Scope
I am trying to parse this page. For those who are not familiar with portuguese, this page contains all the Subjects from a certain Course (university course), grouped by “Semester”.
So, everytime you see something like this “7º Período Ideal”, you can understand like “Subjects
from the 7th semester”.
Problem I am using a XPath expression to get all the Table Rows from the table that contains those table rows.
XPath Used : //table[@cellspacing=2]//tr
C# Statement : htmlMap.DocumentNode.SelectNodes("//table[@cellspacing=2]//tr");
The HtmlNodeCollection received by this C# statement, contains only the table row nodes until the one with this text EAD0648 Gerência de Produtos / Serviços e Mercados, right after the one with 5º Período Ideal.

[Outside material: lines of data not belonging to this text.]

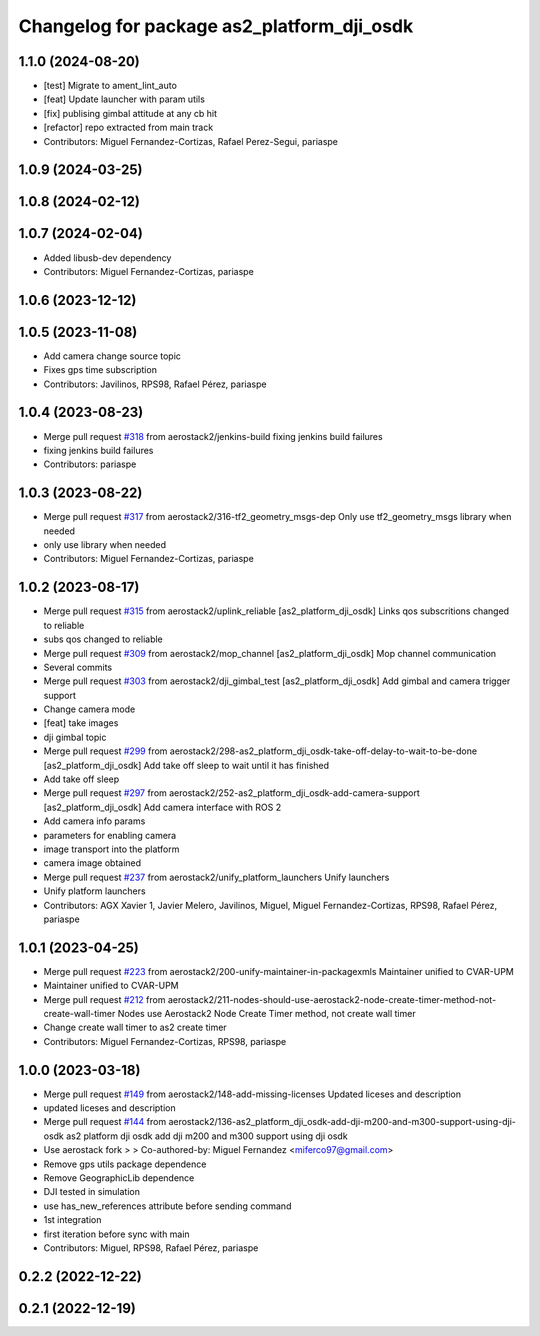^^^^^^^^^^^^^^^^^^^^^^^^^^^^^^^^^^^^^^^^^^^
Changelog for package as2_platform_dji_osdk
^^^^^^^^^^^^^^^^^^^^^^^^^^^^^^^^^^^^^^^^^^^

1.1.0 (2024-08-20)
------------------
* [test] Migrate to ament_lint_auto
* [feat] Update launcher with param utils
* [fix] publising gimbal attitude at any cb hit
* [refactor] repo extracted from main track
* Contributors: Miguel Fernandez-Cortizas, Rafael Perez-Segui, pariaspe

1.0.9 (2024-03-25)
------------------

1.0.8 (2024-02-12)
------------------

1.0.7 (2024-02-04)
------------------
* Added libusb-dev dependency
* Contributors: Miguel Fernandez-Cortizas, pariaspe

1.0.6 (2023-12-12)
------------------

1.0.5 (2023-11-08)
------------------
* Add camera change source topic
* Fixes gps time subscription
* Contributors: Javilinos, RPS98, Rafael Pérez, pariaspe

1.0.4 (2023-08-23)
------------------
* Merge pull request `#318 <https://github.com/aerostack2/aerostack2/issues/318>`_ from aerostack2/jenkins-build
  fixing jenkins build failures
* fixing jenkins build failures
* Contributors: pariaspe

1.0.3 (2023-08-22)
------------------
* Merge pull request `#317 <https://github.com/aerostack2/aerostack2/issues/317>`_ from aerostack2/316-tf2_geometry_msgs-dep
  Only use tf2_geometry_msgs library when needed
* only use library when needed
* Contributors: Miguel Fernandez-Cortizas, pariaspe

1.0.2 (2023-08-17)
------------------
* Merge pull request `#315 <https://github.com/aerostack2/aerostack2/issues/315>`_ from aerostack2/uplink_reliable
  [as2_platform_dji_osdk] Links qos subscritions changed to reliable
* subs qos changed to reliable
* Merge pull request `#309 <https://github.com/aerostack2/aerostack2/issues/309>`_ from aerostack2/mop_channel
  [as2_platform_dji_osdk] Mop channel communication
* Several commits
* Merge pull request `#303 <https://github.com/aerostack2/aerostack2/issues/303>`_ from aerostack2/dji_gimbal_test
  [as2_platform_dji_osdk] Add gimbal and camera trigger support
* Change camera mode
* [feat] take images
* dji gimbal topic
* Merge pull request `#299 <https://github.com/aerostack2/aerostack2/issues/299>`_ from aerostack2/298-as2_platform_dji_osdk-take-off-delay-to-wait-to-be-done
  [as2_platform_dji_osdk] Add take off sleep to wait until it has finished
* Add take off sleep
* Merge pull request `#297 <https://github.com/aerostack2/aerostack2/issues/297>`_ from aerostack2/252-as2_platform_dji_osdk-add-camera-support
  [as2_platform_dji_osdk] Add camera interface with ROS 2
* Add camera info params
* parameters for enabling camera
* image transport into the platform
* camera image obtained
* Merge pull request `#237 <https://github.com/aerostack2/aerostack2/issues/237>`_ from aerostack2/unify_platform_launchers
  Unify launchers
* Unify platform launchers
* Contributors: AGX Xavier 1, Javier Melero, Javilinos, Miguel, Miguel Fernandez-Cortizas, RPS98, Rafael Pérez, pariaspe

1.0.1 (2023-04-25)
------------------
* Merge pull request `#223 <https://github.com/aerostack2/aerostack2/issues/223>`_ from aerostack2/200-unify-maintainer-in-packagexmls
  Maintainer unified to CVAR-UPM
* Maintainer unified to CVAR-UPM
* Merge pull request `#212 <https://github.com/aerostack2/aerostack2/issues/212>`_ from aerostack2/211-nodes-should-use-aerostack2-node-create-timer-method-not-create-wall-timer
  Nodes use Aerostack2 Node Create Timer method, not create wall timer
* Change create wall timer to as2 create timer
* Contributors: Miguel Fernandez-Cortizas, RPS98, pariaspe

1.0.0 (2023-03-18)
------------------
* Merge pull request `#149 <https://github.com/aerostack2/aerostack2/issues/149>`_ from aerostack2/148-add-missing-licenses
  Updated liceses and description
* updated liceses and description
* Merge pull request `#144 <https://github.com/aerostack2/aerostack2/issues/144>`_ from aerostack2/136-as2_platform_dji_osdk-add-dji-m200-and-m300-support-using-dji-osdk
  as2 platform dji osdk add dji m200 and m300 support using dji osdk
* Use aerostack fork
  >
  >
  Co-authored-by: Miguel Fernandez <miferco97@gmail.com>
* Remove gps utils package dependence
* Remove GeographicLib dependence
* DJI tested in simulation
* use has_new_references attribute before sending command
* 1st integration
* first iteration before sync with main
* Contributors: Miguel, RPS98, Rafael Pérez, pariaspe

0.2.2 (2022-12-22)
------------------

0.2.1 (2022-12-19)
------------------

This XPath “works”, but i get all the tr's(as it is expected), and this is not what i want.
//tr
Why is the XPath not retrieving all the nodes after this node aswell ?
Is there any cap of ammount of nodes retrieved ?
Am i missing something ?
Thanks in advance
I have encountered this in the past, if the tables are not well formed then issues like this occur. I took a very quick look at the HTML for the page and I see what looks like a possible problem, on line 2785 there is a
</tr>then without a opening<tr>line 2796 has another</tr>.I admit that I did not do an in depth validation to check, but just by looking at it I could not match the opening
<tr>. I immediately checked this because as I mentioned I have faced this exact issue with pages with malformed tables.